--- Estratto ---
+ + + +
Palazzo Chigi e i ministeri dimezzano i giorni di smart working. L’allarme del sindacato della PA: «Retrofront sbagliato, il lavoro agile serve»

La pubblica amministrazione vuole fare dietrofront sul lavoro agile. A lanciare l’allarme è Flp, il sindacato dei lavoratori pubblici e delle pubbliche funzioni. Durante il tavolo «Innovazione nella pubblica amministrazione. Rinnovi contrattuali, percorsi di carriera e qualità del lavoro pubblico», la federazione delle sigle sindacali ha presentato un’analisi che mostra come, nella maggior parte dei ministeri e degli uffici della PA, sia un corso un vero e proprio dietrofront rispetto all’utilizzo dello smart working.
Come cambia lo smart working negli uffici dei ministeri
A Palazzo Chigi, sede della presidenza del Consiglio dei ministri, è passata da 2 giorni a settimana a 1 giorno di lavoro agile e così pure negli uffici centrali del ministero della Giustizia, mentre nei tribunali si è rimasti a 1 giorno a settimana di smart working e, in alcuni casi, si è passati a 0. Riduzioni del lavoro agile ancora non quantificate anche al ministero dell’Agricoltura, in particolare negli uffici dell’ispettorato frodi, e in quello della Cultura, dove lo smart working era di due giorni a settimana. Al ministero dell’Economia si è passati da 8 giorni al mese a 6 giorni al mese, mentre nelle ambasciate e nei consolati lo smart working è da sempre negato. Rimane stabile la situazione alla Farnesina, dove lo smart working è di 4/6 giorni al mese.
Diminuisce al ministero della Difesa da 6 giorni a 4 giorni al mese e nei dipartimenti dell’Università e della Ricerca, dove da 8 giorni di smart working al mese si è passati a 6. Presso gli uffici territoriali dell’Agenzia Dogane e Monopoli si è rimasti a 6 giorni al mese o, in alcuni casi, a 4. Anche al Consiglio di Stato la situazione è rimasta a 8 giorni di lavoro agile al mese, salvo in alcuni casi in cui è scesa a 6, mentre all’Agenzia delle Entrate e al ministero della Salute al momento non c’è riduzione: sono garantiti 8 giorni al mese. Per quanto riguarda il ministero dell’Interno, al momento non c’è riduzione delle ore di smart working, ma continuano a limitarne al minimo gli effetti nelle sedi territoriali (prefetture e questure).
La battaglia per il lavoro agile nella PA
«Il mondo del lavoro è ormai basato su obiettivi e risultati e non sulla presenza», afferma Marco Carlomagno, segretario generale di Flp. «Ma l’Italia, anziché occuparsi di assegnare obiettivi e migliorare la qualità servizi, sceglie di esacerbare un malessere». Il leader del sindacato dei lavoratori pubblici annuncia che si batterà «per un cambio di rotta» e aggiunge: «In tutto il mondo il lavoro è ormai basato su obiettivi e risultati e non sulla presenza: di qualche giorno fa la notizia che in Australia entrerà in vigore nel 2027 l’obbligo di smart working per due giorni a settimana. Non solo: diversi studi dimostrano come ci sia una correlazione positiva tra lavoro a distanza e natalità o come il lavoro agile comporti un miglioramento del rapporto vita-lavoro in generale con minor tempo perso in spostamenti e ascesa di luoghi “near work” per svolgere le proprie mansioni».
+ + + +
--- Dati forniti ---
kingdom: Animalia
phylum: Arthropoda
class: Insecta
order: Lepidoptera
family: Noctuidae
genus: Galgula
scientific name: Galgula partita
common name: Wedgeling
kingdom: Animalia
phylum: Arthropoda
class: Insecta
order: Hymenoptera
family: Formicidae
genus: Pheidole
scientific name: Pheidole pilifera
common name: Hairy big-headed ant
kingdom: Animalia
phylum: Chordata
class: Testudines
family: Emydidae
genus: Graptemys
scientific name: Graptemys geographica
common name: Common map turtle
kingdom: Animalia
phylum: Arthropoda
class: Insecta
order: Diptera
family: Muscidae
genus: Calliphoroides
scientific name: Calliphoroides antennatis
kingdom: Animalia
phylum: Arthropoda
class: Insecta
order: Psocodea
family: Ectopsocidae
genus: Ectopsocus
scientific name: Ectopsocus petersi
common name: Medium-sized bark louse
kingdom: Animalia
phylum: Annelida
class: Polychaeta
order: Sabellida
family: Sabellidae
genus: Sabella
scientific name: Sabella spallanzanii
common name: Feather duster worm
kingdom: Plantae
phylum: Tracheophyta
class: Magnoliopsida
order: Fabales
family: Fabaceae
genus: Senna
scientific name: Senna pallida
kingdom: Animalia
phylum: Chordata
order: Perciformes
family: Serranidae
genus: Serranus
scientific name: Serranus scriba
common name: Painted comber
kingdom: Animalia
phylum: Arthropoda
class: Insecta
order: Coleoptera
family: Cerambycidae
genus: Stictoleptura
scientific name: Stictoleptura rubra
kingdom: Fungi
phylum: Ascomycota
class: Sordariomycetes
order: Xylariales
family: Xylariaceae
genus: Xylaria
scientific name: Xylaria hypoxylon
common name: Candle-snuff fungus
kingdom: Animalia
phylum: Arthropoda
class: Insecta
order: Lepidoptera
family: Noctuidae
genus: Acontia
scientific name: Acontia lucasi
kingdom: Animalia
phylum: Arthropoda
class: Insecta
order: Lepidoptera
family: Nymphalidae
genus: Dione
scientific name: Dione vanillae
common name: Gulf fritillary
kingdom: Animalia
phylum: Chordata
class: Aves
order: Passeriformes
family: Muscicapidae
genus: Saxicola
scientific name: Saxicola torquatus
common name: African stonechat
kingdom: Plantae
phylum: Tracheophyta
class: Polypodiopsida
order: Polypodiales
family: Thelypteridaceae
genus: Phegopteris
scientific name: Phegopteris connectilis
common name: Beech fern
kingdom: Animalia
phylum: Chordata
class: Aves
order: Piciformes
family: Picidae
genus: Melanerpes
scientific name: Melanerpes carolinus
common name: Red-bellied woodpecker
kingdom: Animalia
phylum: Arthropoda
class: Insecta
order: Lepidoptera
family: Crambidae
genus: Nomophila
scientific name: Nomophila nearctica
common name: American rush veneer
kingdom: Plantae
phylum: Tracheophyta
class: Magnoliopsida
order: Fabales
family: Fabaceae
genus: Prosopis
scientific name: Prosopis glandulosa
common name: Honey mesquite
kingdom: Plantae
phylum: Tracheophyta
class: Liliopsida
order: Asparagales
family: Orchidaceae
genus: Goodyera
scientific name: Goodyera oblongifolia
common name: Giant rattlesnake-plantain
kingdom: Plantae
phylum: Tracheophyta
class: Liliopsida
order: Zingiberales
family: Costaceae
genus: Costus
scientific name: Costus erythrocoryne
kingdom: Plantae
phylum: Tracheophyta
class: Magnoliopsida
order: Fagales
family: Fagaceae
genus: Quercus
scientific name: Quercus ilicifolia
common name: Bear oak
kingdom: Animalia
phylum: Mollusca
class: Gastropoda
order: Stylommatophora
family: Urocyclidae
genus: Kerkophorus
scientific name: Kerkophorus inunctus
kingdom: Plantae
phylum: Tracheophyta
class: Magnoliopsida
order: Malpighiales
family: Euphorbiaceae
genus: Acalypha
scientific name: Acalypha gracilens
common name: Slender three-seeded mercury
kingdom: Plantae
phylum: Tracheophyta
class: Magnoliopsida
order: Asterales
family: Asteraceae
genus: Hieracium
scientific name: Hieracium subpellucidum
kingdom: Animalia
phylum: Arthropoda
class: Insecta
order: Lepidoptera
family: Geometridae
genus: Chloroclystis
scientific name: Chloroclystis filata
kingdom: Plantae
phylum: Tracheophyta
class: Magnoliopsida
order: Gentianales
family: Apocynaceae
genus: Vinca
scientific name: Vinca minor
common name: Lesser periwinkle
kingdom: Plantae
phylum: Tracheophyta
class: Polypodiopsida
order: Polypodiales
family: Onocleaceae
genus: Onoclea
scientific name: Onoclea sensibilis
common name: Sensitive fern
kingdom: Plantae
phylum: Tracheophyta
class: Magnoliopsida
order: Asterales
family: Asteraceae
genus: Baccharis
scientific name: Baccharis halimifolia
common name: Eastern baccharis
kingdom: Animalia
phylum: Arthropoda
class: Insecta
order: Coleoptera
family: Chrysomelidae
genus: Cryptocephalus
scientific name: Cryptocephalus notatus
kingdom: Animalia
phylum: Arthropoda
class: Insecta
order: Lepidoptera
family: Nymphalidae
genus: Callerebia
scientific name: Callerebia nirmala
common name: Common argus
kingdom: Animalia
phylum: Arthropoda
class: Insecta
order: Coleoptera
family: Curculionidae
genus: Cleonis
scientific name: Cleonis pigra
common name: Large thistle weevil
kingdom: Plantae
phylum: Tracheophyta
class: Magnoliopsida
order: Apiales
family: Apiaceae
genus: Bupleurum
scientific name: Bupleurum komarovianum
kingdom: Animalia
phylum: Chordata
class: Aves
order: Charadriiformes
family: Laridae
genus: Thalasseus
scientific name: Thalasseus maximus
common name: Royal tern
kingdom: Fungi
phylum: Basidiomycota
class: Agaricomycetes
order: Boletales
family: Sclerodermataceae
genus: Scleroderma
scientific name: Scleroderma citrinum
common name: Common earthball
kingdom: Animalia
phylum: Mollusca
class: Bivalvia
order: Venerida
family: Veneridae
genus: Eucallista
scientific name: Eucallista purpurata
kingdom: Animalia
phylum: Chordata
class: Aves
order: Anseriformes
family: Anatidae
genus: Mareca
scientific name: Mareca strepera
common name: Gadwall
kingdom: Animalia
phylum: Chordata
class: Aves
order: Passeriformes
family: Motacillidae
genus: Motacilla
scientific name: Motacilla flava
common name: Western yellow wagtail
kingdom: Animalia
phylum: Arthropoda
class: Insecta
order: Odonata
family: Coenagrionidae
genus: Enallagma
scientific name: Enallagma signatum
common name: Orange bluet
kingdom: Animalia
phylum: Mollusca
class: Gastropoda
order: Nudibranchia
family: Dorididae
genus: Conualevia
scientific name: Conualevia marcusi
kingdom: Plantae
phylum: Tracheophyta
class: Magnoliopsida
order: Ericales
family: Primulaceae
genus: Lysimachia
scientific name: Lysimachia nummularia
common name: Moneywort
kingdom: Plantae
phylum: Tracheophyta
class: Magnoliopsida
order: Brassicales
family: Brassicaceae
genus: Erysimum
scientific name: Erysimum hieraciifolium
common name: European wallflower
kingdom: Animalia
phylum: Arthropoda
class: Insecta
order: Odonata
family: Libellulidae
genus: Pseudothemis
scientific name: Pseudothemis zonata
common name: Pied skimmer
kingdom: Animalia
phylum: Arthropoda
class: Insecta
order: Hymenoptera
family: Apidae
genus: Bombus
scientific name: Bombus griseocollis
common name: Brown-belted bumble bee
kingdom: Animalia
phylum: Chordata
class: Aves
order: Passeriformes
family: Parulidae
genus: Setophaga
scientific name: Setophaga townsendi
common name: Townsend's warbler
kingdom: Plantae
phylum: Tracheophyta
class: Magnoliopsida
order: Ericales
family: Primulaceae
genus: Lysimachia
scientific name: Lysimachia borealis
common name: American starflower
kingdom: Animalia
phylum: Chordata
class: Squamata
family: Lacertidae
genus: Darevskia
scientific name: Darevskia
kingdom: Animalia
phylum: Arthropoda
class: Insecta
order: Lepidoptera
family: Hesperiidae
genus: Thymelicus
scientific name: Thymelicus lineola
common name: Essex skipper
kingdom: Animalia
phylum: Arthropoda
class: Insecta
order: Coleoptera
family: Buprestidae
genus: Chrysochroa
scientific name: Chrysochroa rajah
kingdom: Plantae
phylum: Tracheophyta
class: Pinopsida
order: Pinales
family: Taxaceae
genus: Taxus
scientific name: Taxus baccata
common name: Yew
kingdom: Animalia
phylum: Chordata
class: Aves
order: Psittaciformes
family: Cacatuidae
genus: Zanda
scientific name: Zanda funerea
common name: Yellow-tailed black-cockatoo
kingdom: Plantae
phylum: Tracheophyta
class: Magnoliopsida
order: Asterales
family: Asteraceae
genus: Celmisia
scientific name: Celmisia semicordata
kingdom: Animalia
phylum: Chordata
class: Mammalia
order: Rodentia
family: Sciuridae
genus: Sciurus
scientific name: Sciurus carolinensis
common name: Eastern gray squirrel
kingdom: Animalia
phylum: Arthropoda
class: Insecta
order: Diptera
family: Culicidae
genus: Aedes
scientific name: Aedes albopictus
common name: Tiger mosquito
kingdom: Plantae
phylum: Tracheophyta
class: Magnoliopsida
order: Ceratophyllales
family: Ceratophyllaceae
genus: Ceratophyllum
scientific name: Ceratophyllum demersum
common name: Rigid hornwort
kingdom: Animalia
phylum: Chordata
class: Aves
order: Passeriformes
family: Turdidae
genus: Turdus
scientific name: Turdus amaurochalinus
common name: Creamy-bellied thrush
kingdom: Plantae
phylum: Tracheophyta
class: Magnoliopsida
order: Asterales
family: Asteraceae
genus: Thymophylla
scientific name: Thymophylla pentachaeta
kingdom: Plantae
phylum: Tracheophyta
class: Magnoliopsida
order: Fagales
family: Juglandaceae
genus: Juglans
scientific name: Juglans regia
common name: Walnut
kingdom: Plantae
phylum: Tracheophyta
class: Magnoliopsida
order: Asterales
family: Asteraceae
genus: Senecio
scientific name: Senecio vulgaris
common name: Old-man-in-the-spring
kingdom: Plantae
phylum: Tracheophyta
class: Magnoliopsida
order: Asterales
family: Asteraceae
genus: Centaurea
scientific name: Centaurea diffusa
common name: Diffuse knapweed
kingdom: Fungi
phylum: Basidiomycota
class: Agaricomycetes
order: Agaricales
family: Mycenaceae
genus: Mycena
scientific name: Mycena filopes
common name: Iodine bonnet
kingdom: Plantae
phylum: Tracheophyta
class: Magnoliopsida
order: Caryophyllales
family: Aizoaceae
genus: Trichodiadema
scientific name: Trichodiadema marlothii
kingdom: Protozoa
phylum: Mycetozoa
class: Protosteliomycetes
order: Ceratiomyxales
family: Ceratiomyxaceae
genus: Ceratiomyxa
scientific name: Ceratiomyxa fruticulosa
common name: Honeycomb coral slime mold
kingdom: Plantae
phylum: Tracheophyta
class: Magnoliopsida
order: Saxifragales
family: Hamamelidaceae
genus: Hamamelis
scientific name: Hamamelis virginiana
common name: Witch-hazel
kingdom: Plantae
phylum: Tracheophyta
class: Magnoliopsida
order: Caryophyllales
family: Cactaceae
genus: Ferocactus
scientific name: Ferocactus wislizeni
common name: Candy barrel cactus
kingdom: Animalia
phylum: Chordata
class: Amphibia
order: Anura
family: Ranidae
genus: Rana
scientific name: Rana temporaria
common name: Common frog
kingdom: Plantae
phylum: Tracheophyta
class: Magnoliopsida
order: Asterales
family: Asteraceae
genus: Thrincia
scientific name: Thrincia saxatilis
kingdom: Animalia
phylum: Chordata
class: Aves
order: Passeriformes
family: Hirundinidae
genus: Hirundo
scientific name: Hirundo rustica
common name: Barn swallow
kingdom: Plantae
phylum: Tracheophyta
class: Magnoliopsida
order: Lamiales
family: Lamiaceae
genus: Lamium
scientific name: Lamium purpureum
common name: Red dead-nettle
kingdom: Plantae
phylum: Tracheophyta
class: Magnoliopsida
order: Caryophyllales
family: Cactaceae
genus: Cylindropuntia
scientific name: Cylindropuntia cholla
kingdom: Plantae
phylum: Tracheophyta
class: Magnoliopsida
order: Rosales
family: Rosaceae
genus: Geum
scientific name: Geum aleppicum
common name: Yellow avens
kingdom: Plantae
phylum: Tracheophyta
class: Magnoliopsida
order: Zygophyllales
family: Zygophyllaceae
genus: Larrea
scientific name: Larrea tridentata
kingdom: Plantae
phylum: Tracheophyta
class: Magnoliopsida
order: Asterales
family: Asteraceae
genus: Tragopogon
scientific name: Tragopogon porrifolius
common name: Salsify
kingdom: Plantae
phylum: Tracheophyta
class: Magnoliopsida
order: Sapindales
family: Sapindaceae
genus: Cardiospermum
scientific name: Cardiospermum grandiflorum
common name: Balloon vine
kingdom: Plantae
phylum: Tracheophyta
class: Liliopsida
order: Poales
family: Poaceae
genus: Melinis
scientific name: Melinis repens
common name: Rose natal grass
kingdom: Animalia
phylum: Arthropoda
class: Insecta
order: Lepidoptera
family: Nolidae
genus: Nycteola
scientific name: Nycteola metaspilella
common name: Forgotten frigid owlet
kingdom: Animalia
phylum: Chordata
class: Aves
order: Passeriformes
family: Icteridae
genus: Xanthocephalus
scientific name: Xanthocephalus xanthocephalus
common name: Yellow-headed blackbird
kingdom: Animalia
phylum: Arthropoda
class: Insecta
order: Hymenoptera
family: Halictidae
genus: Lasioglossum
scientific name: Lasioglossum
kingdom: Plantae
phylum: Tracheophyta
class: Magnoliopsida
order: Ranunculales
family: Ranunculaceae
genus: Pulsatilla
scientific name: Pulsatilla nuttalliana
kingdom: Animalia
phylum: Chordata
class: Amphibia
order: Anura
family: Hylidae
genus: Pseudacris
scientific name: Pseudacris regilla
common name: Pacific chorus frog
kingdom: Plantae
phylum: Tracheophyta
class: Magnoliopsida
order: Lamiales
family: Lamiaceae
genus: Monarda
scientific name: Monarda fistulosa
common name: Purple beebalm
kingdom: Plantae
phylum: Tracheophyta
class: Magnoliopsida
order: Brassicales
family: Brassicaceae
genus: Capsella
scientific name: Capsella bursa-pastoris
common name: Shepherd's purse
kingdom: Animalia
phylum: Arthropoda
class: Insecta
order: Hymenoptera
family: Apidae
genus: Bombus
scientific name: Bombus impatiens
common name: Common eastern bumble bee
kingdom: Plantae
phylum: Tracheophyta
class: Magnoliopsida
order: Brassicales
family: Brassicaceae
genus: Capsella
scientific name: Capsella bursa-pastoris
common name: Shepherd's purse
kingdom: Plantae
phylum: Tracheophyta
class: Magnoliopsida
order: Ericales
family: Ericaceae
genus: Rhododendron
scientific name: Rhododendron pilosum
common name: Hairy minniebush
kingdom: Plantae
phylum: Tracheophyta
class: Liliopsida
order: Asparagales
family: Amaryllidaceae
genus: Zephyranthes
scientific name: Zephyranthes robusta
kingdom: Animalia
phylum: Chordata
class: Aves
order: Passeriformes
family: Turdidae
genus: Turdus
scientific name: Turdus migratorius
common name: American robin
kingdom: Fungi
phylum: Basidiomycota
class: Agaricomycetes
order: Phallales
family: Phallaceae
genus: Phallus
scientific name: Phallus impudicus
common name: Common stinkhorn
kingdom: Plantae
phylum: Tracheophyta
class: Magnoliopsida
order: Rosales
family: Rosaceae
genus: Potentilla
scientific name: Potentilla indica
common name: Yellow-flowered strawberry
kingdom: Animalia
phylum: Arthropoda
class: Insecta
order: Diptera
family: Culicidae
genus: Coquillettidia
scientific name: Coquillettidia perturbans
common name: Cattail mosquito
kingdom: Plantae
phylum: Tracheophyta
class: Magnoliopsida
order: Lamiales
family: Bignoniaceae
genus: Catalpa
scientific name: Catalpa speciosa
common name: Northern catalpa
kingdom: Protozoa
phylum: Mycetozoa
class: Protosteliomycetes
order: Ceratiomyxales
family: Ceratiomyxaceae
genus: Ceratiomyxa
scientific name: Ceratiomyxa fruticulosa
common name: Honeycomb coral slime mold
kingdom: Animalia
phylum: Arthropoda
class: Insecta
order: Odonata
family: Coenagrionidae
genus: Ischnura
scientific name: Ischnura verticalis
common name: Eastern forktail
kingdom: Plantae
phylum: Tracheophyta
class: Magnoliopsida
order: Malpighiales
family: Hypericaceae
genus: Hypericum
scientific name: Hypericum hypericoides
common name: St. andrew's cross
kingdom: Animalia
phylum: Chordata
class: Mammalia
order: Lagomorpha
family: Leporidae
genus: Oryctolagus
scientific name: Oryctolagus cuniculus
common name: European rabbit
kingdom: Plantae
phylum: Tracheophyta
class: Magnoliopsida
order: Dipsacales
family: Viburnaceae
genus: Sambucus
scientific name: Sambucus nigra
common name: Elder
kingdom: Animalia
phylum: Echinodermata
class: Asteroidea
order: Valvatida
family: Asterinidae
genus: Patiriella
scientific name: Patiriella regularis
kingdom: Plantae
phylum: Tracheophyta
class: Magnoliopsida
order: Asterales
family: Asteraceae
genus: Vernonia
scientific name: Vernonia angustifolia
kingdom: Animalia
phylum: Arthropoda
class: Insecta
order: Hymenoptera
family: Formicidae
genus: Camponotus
+ + + +
--- Consegna esercizio ---
Riscrivi la parte dell'estratto sullo smart working nella PA che comincia con "La pubblica amministrazione vuole" e prosegue fino a "dello smart working.". Sostituisci ogni "dietrofront" con "passo indietro". Le righe qui sopra non c'entrano nulla con questo lavoro.

--- Risposta ---
La pubblica amministrazione vuole fare passo indietro sul lavoro agile. A lanciare l’allarme è Flp, il sindacato dei lavoratori pubblici e delle pubbliche funzioni. Durante il tavolo «Innovazione nella pubblica amministrazione. Rinnovi contrattuali, percorsi di carriera e qualità del lavoro pubblico», la federazione delle sigle sindacali ha presentato un’analisi che mostra come, nella maggior parte dei ministeri e degli uffici della PA, sia un corso un vero e proprio passo indietro rispetto all’utilizzo dello smart working.